A study published on Monday revealed that social media usage — more so than any other type of digital screen time — is linked to teen depression. The research team investigated the connection between depression in adolescents and their exposure to various types of screen time over a four-year time period. According to the researchers, video games makes teens “more happy.”
A recent study examining the relationship between mental health issues and high levels of screen time revealed that social media usage is linked to depression in teenagers, according to a report by CBC News. The study was conducted by a team of researchers at Montreal’s Sainte-Justine Hospital and was published on Monday by JAMA Pedatrics.
“What we found over and over was that the effects of social media were much larger than any of the other effects for the other types of digital screen time,” said University of Montreal professor Patricia Conrod, who led the research team at Montreal’s Sainte-Justine Hospital.
Conrod and her team studied 3,826 teenagers and the number of hours per week they consumed on social media, television, video games, and computer usage between 2012 and 2018. The research team discovered an increase in symptoms of depression when the teens consume social media and television.
The report added that of all the forms of screen time, social media — particularly Instagram — was discovered to be the most harmful, as teens are more likely to compare their lives to the perceived lives of others on the photo-sharing social media platform.

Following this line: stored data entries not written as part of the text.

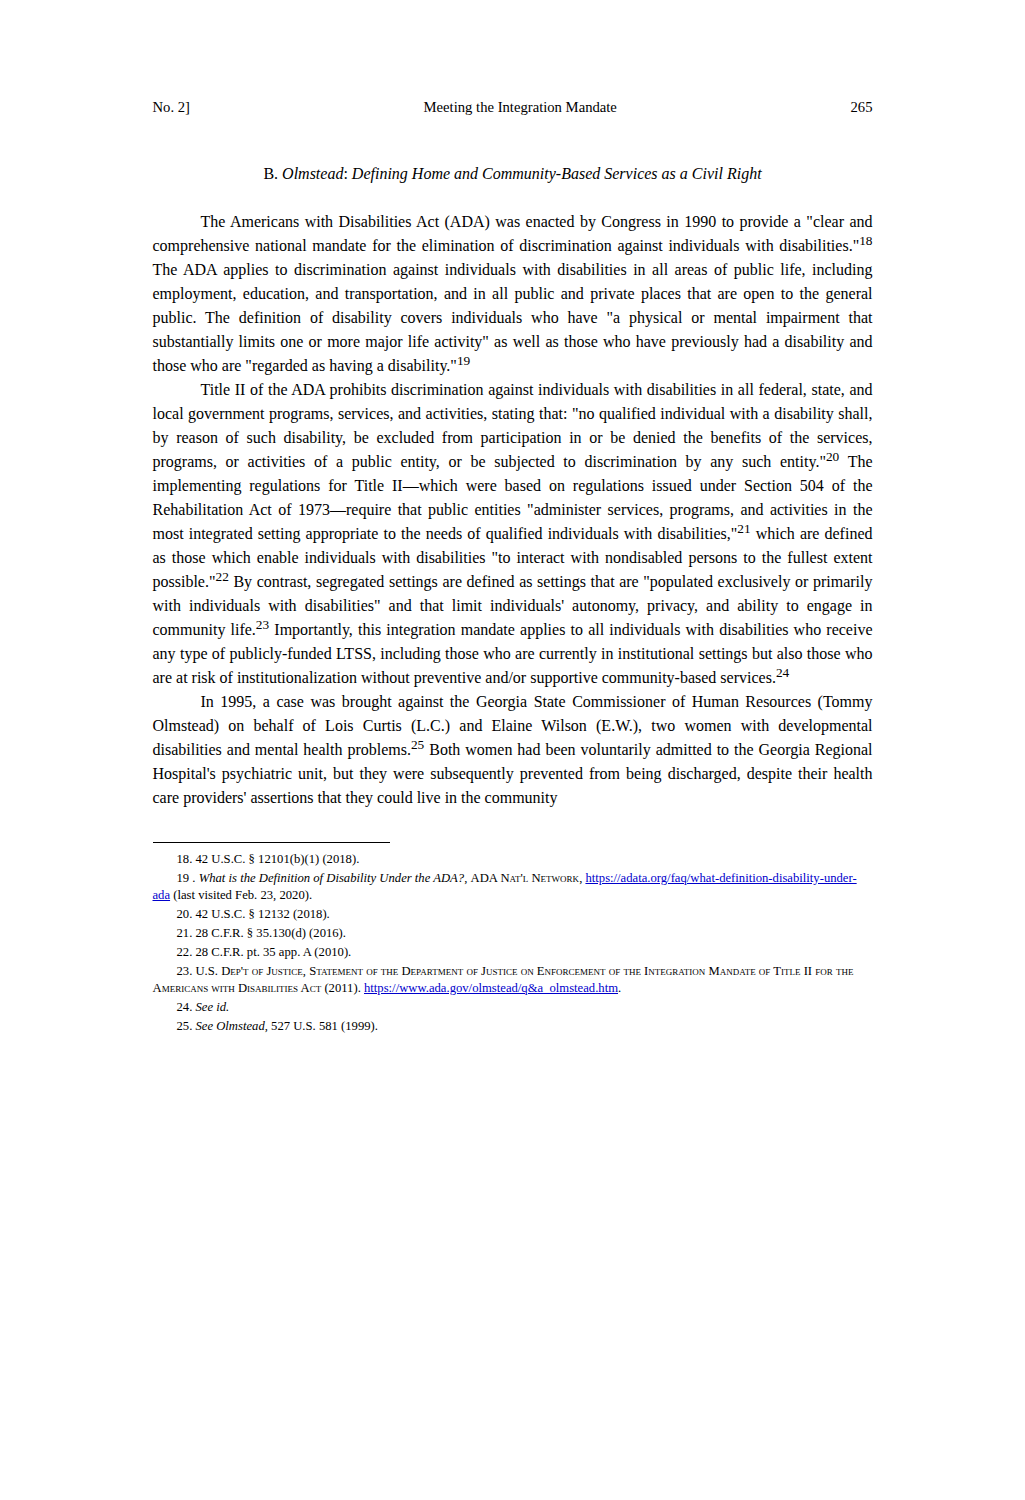No. 2] Meeting the Integration Mandate 265
B. Olmstead: Defining Home and Community-Based Services as a Civil Right
The Americans with Disabilities Act (ADA) was enacted by Congress in 1990 to provide a "clear and comprehensive national mandate for the elimination of discrimination against individuals with disabilities."18 The ADA applies to discrimination against individuals with disabilities in all areas of public life, including employment, education, and transportation, and in all public and private places that are open to the general public. The definition of disability covers individuals who have "a physical or mental impairment that substantially limits one or more major life activity" as well as those who have previously had a disability and those who are "regarded as having a disability."19
Title II of the ADA prohibits discrimination against individuals with disabilities in all federal, state, and local government programs, services, and activities, stating that: "no qualified individual with a disability shall, by reason of such disability, be excluded from participation in or be denied the benefits of the services, programs, or activities of a public entity, or be subjected to discrimination by any such entity."20 The implementing regulations for Title II—which were based on regulations issued under Section 504 of the Rehabilitation Act of 1973—require that public entities "administer services, programs, and activities in the most integrated setting appropriate to the needs of qualified individuals with disabilities,"21 which are defined as those which enable individuals with disabilities "to interact with nondisabled persons to the fullest extent possible."22 By contrast, segregated settings are defined as settings that are "populated exclusively or primarily with individuals with disabilities" and that limit individuals' autonomy, privacy, and ability to engage in community life.23 Importantly, this integration mandate applies to all individuals with disabilities who receive any type of publicly-funded LTSS, including those who are currently in institutional settings but also those who are at risk of institutionalization without preventive and/or supportive community-based services.24
In 1995, a case was brought against the Georgia State Commissioner of Human Resources (Tommy Olmstead) on behalf of Lois Curtis (L.C.) and Elaine Wilson (E.W.), two women with developmental disabilities and mental health problems.25 Both women had been voluntarily admitted to the Georgia Regional Hospital's psychiatric unit, but they were subsequently prevented from being discharged, despite their health care providers' assertions that they could live in the community
18. 42 U.S.C. § 12101(b)(1) (2018).
19 . What is the Definition of Disability Under the ADA?, ADA Nat'l Network, https://adata.org/faq/what-definition-disability-under-ada (last visited Feb. 23, 2020).
20. 42 U.S.C. § 12132 (2018).
21. 28 C.F.R. § 35.130(d) (2016).
22. 28 C.F.R. pt. 35 app. A (2010).
23. U.S. Dep't of Justice, Statement of the Department of Justice on Enforcement of the Integration Mandate of Title II for the Americans with Disabilities Act (2011). https://www.ada.gov/olmstead/q&a_olmstead.htm.
24. See id.
25. See Olmstead, 527 U.S. 581 (1999).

“It exposes young people to images that promote upward social comparison and makes them feel bad about themselves,” said Conrod, “These sort of echo chambers — these reinforcing spirals — also continually expose them to things that promote or reinforce their depression, and that’s why it’s particularly toxic for depression.”
Martin Gignac — who was not involved in the study, but is the chief of child and adolescent psychiatry at the Montreal Children’s Hospital — said that in recent years, there has been an increase in emergency-room visits at the hospital involving teenagers engaging in suicidal behavior.

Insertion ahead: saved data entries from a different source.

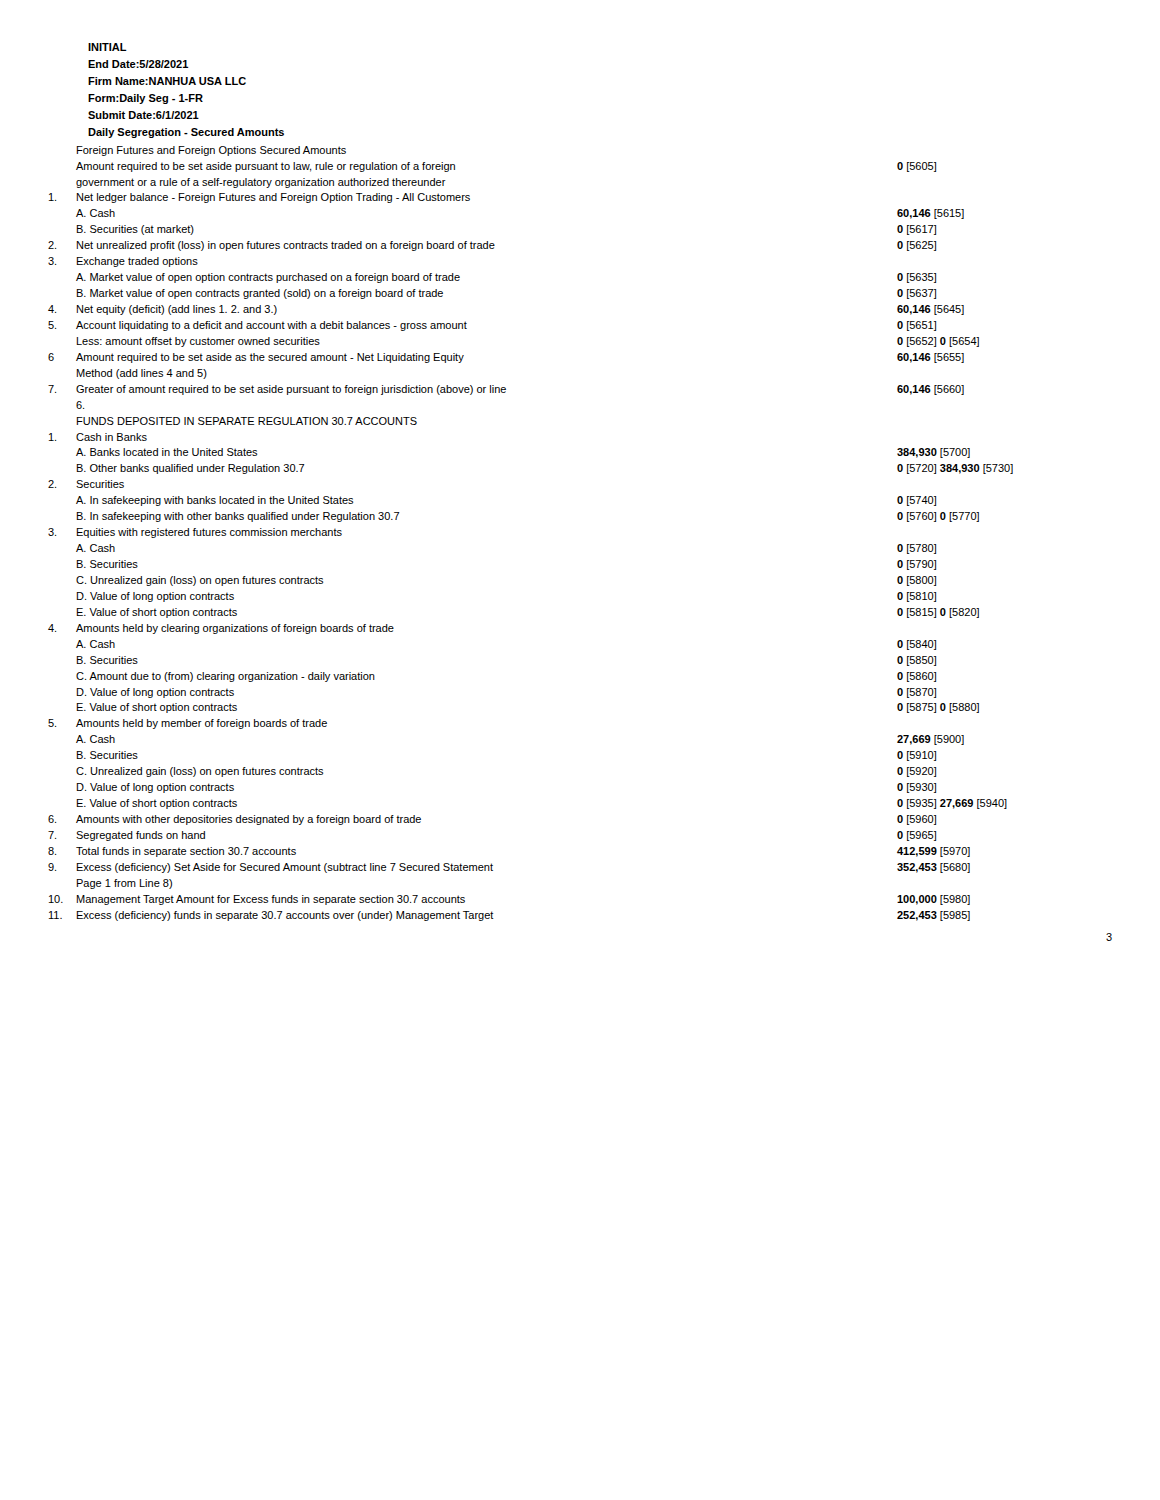INITIAL
End Date:5/28/2021
Firm Name:NANHUA USA LLC
Form:Daily Seg - 1-FR
Submit Date:6/1/2021
Daily Segregation - Secured Amounts
| | Foreign Futures and Foreign Options Secured Amounts | |
| | Amount required to be set aside pursuant to law, rule or regulation of a foreign | 0 [5605] |
| | government or a rule of a self-regulatory organization authorized thereunder | |
| 1. | Net ledger balance - Foreign Futures and Foreign Option Trading - All Customers | |
| | A. Cash | 60,146 [5615] |
| | B. Securities (at market) | 0 [5617] |
| 2. | Net unrealized profit (loss) in open futures contracts traded on a foreign board of trade | 0 [5625] |
| 3. | Exchange traded options | |
| | A. Market value of open option contracts purchased on a foreign board of trade | 0 [5635] |
| | B. Market value of open contracts granted (sold) on a foreign board of trade | 0 [5637] |
| 4. | Net equity (deficit) (add lines 1. 2. and 3.) | 60,146 [5645] |
| 5. | Account liquidating to a deficit and account with a debit balances - gross amount | 0 [5651] |
| | Less: amount offset by customer owned securities | 0 [5652] 0 [5654] |
| 6 | Amount required to be set aside as the secured amount - Net Liquidating Equity | 60,146 [5655] |
| | Method (add lines 4 and 5) | |
| 7. | Greater of amount required to be set aside pursuant to foreign jurisdiction (above) or line | 60,146 [5660] |
| | 6. | |
| | FUNDS DEPOSITED IN SEPARATE REGULATION 30.7 ACCOUNTS | |
| 1. | Cash in Banks | |
| | A. Banks located in the United States | 384,930 [5700] |
| | B. Other banks qualified under Regulation 30.7 | 0 [5720] 384,930 [5730] |
| 2. | Securities | |
| | A. In safekeeping with banks located in the United States | 0 [5740] |
| | B. In safekeeping with other banks qualified under Regulation 30.7 | 0 [5760] 0 [5770] |
| 3. | Equities with registered futures commission merchants | |
| | A. Cash | 0 [5780] |
| | B. Securities | 0 [5790] |
| | C. Unrealized gain (loss) on open futures contracts | 0 [5800] |
| | D. Value of long option contracts | 0 [5810] |
| | E. Value of short option contracts | 0 [5815] 0 [5820] |
| 4. | Amounts held by clearing organizations of foreign boards of trade | |
| | A. Cash | 0 [5840] |
| | B. Securities | 0 [5850] |
| | C. Amount due to (from) clearing organization - daily variation | 0 [5860] |
| | D. Value of long option contracts | 0 [5870] |
| | E. Value of short option contracts | 0 [5875] 0 [5880] |
| 5. | Amounts held by member of foreign boards of trade | |
| | A. Cash | 27,669 [5900] |
| | B. Securities | 0 [5910] |
| | C. Unrealized gain (loss) on open futures contracts | 0 [5920] |
| | D. Value of long option contracts | 0 [5930] |
| | E. Value of short option contracts | 0 [5935] 27,669 [5940] |
| 6. | Amounts with other depositories designated by a foreign board of trade | 0 [5960] |
| 7. | Segregated funds on hand | 0 [5965] |
| 8. | Total funds in separate section 30.7 accounts | 412,599 [5970] |
| 9. | Excess (deficiency) Set Aside for Secured Amount (subtract line 7 Secured Statement | 352,453 [5680] |
| | Page 1 from Line 8) | |
| 10. | Management Target Amount for Excess funds in separate section 30.7 accounts | 100,000 [5980] |
| 11. | Excess (deficiency) funds in separate 30.7 accounts over (under) Management Target | 252,453 [5985] |
3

“I don’t think that [social media] is the only reason, but it’s one of the risk factors we should monitor,” said Gignac.
Conrod’s colleague, Elroy Boers, noted that the research team was surprised to discover that video games did not increase depressive symptoms in teenagers.

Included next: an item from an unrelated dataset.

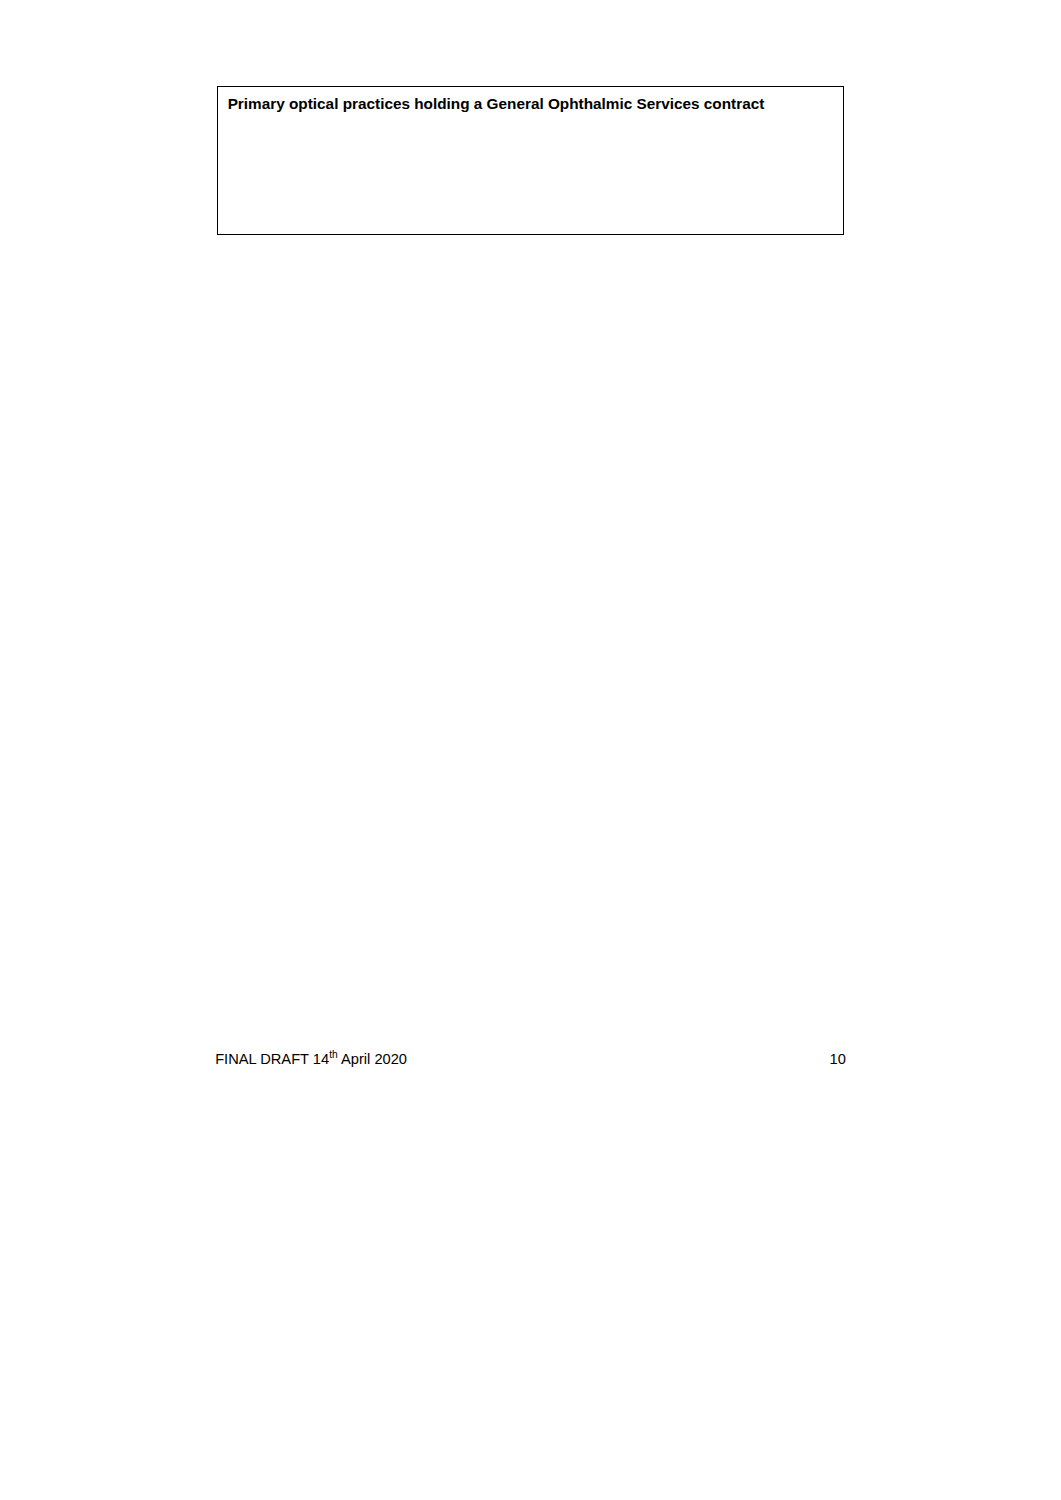Primary optical practices holding a General Ophthalmic Services contract
FINAL DRAFT 14th April 2020
10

“Video gaming makes one more happy,” said Boers, “It’s a good pastime.”
The researcher also mentioned that he had become interested in this area of study because screen time usage is very common among young people today, but is not a topic that is widely studied.
“I would almost compare it to smoking in the 1970’s, where the very negative effects are still relatively unknown,” said Boers, who added that teenagers, on average, consume six to seven hours of screen time each day. “What we found is quite worrisome and needs further investigation.”